Therapists in the program have noticed a similar trend. Trish Hinman, a massage and polarity therapist from Exeter, N.H., initially became an intern at CTM after reading about Korn’s success in using polarity therapy and other natural treatments with diabetes. “With diabetes becoming almost epidemic in our society, I wanted to be able to offer a natural healing alternative.” But she got more than she came for when she was invited to join the study team as a therapist for the experimental protocol.
“The people I have seen with regard to the study are very stressed, mentally, emotionally, and physically,” Hinman says. “What I see most happening in my sessions is a self-awareness about stress and how they can change their own responses.The profound relaxation they achieve within the session makes them more attuned to where they want to be. Lots of them have never been in that state. They begin to notice more quickly the things they do, whether it is obsessing over a small matter or hunching their shoulders, and are able to correct that. That behavioral change can make a huge difference to them.
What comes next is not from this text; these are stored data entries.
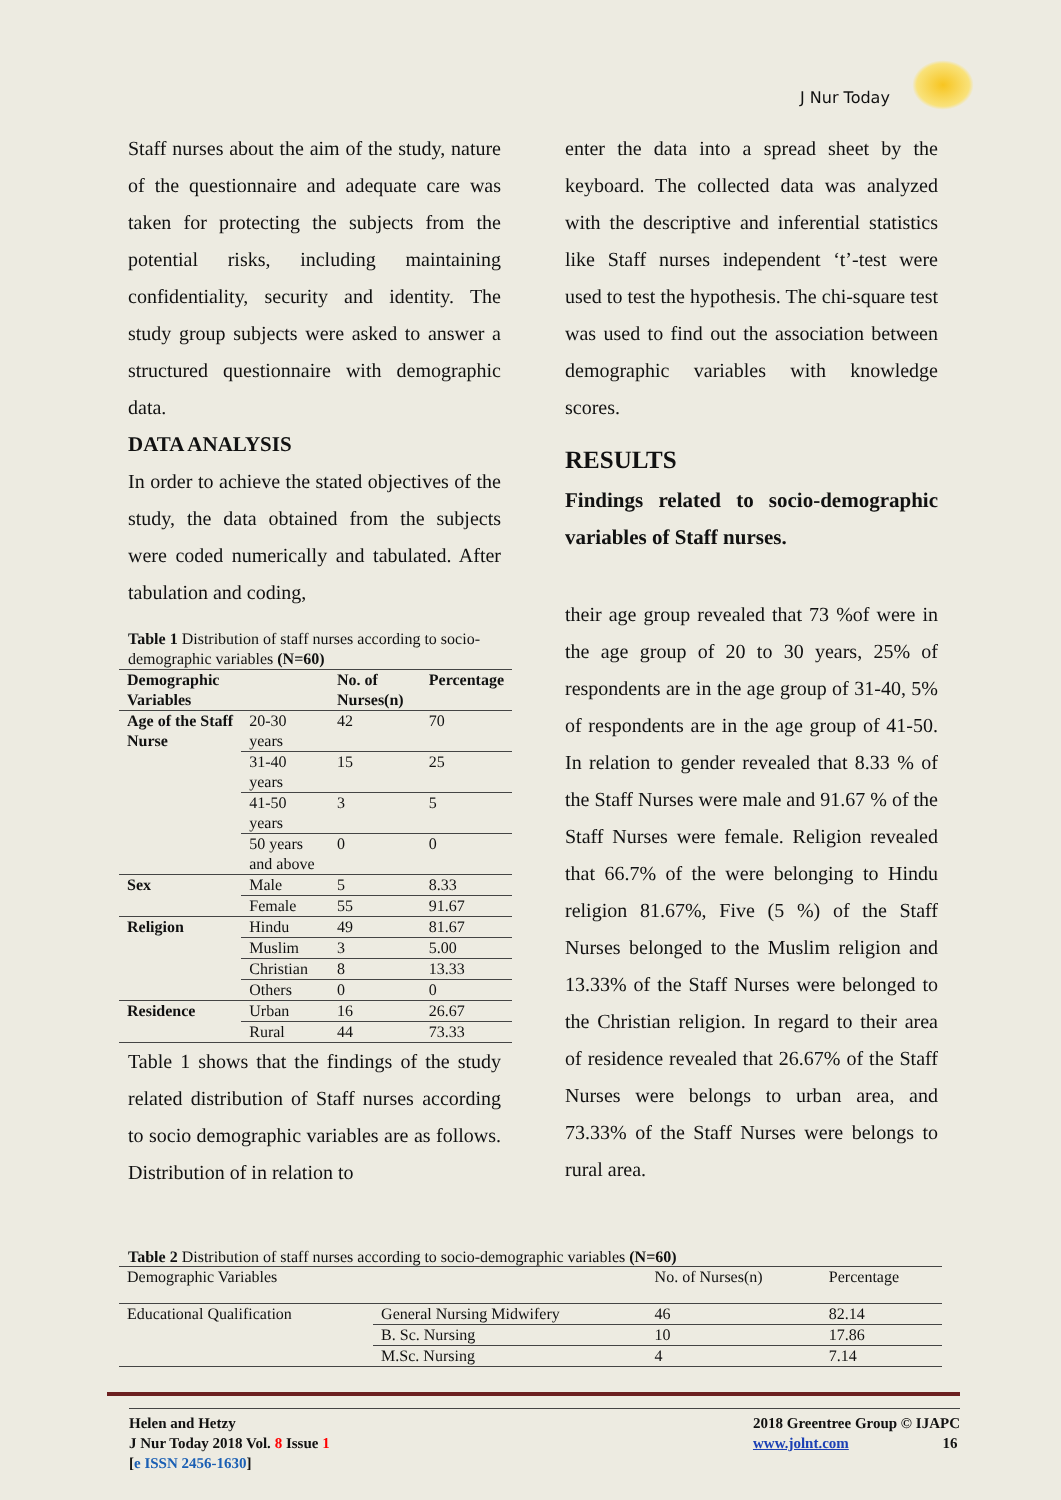J Nur Today
Staff nurses about the aim of the study, nature of the questionnaire and adequate care was taken for protecting the subjects from the potential risks, including maintaining confidentiality, security and identity. The study group subjects were asked to answer a structured questionnaire with demographic data.
DATA ANALYSIS
In order to achieve the stated objectives of the study, the data obtained from the subjects were coded numerically and tabulated. After tabulation and coding,
Table 1 Distribution of staff nurses according to socio-demographic variables (N=60)
| Demographic Variables | | No. of Nurses(n) | Percentage |
| --- | --- | --- | --- |
| Age of the Staff Nurse | 20-30 years | 42 | 70 |
| | 31-40 years | 15 | 25 |
| | 41-50 years | 3 | 5 |
| | 50 years and above | 0 | 0 |
| Sex | Male | 5 | 8.33 |
| | Female | 55 | 91.67 |
| Religion | Hindu | 49 | 81.67 |
| | Muslim | 3 | 5.00 |
| | Christian | 8 | 13.33 |
| | Others | 0 | 0 |
| Residence | Urban | 16 | 26.67 |
| | Rural | 44 | 73.33 |
Table 1 shows that the findings of the study related distribution of Staff nurses according to socio demographic variables are as follows. Distribution of in relation to
enter the data into a spread sheet by the keyboard. The collected data was analyzed with the descriptive and inferential statistics like Staff nurses independent ‘t’-test were used to test the hypothesis. The chi-square test was used to find out the association between demographic variables with knowledge scores.
RESULTS
Findings related to socio-demographic variables of Staff nurses.
their age group revealed that 73 %of were in the age group of 20 to 30 years, 25% of respondents are in the age group of 31-40, 5% of respondents are in the age group of 41-50. In relation to gender revealed that 8.33 % of the Staff Nurses were male and 91.67 % of the Staff Nurses were female. Religion revealed that 66.7% of the were belonging to Hindu religion 81.67%, Five (5 %) of the Staff Nurses belonged to the Muslim religion and 13.33% of the Staff Nurses were belonged to the Christian religion. In regard to their area of residence revealed that 26.67% of the Staff Nurses were belongs to urban area, and 73.33% of the Staff Nurses were belongs to rural area.
Table 2 Distribution of staff nurses according to socio-demographic variables (N=60)
| Demographic Variables | | No. of Nurses(n) | Percentage |
| Educational Qualification | General Nursing Midwifery | 46 | 82.14 |
| | B. Sc. Nursing | 10 | 17.86 |
| | M.Sc. Nursing | 4 | 7.14 |
Helen and Hetzy
J Nur Today 2018 Vol. 8 Issue 1
[e ISSN 2456-1630]
2018 Greentree Group © IJAPC
www.jolnt.com 16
There is more realization of the need to take care of themselves.”
Access for All
The American Indian Caregiver Health Study is guided by CTM’s fundamental philosophy of promoting the cross-cultural healing arts and sciences and advancing social change. “Ultimately it’s my goal to move policy along so massage isn’t just available to upper middle class,” Korn says. “People know intuitively that touch helps. By demonstrating efficacy scientifically, we shall continue to make progress in moving public policy toward funding these types of services.”
There is a mismatch for American Indians under the current healthcare system, says Clara Berridge, research assistant for the study and a social work graduate student specializing in caregiver policy and well-being. “Healing practices are inextricably tied to those ways of describing and interacting with the world that form one’s cultural identity, spirituality, and sense of social connection.” The way in which tribal-land clinics are designed and services designated conflicts with the healing methods traditionally accepted and practiced by these communities. “You have a nice, shiny clinic, but it’s not being utilized,” Berridge says.
The CTM research team looks for validation from this project to pave the way for funding of continued research and implementation of traditional medicine programs. At least for those caregivers involved in this study, there will be available — for a time — a touch therapy that complements their holistic heritage. The “living loss” will be lessened and the “hidden patients” will have the care they need.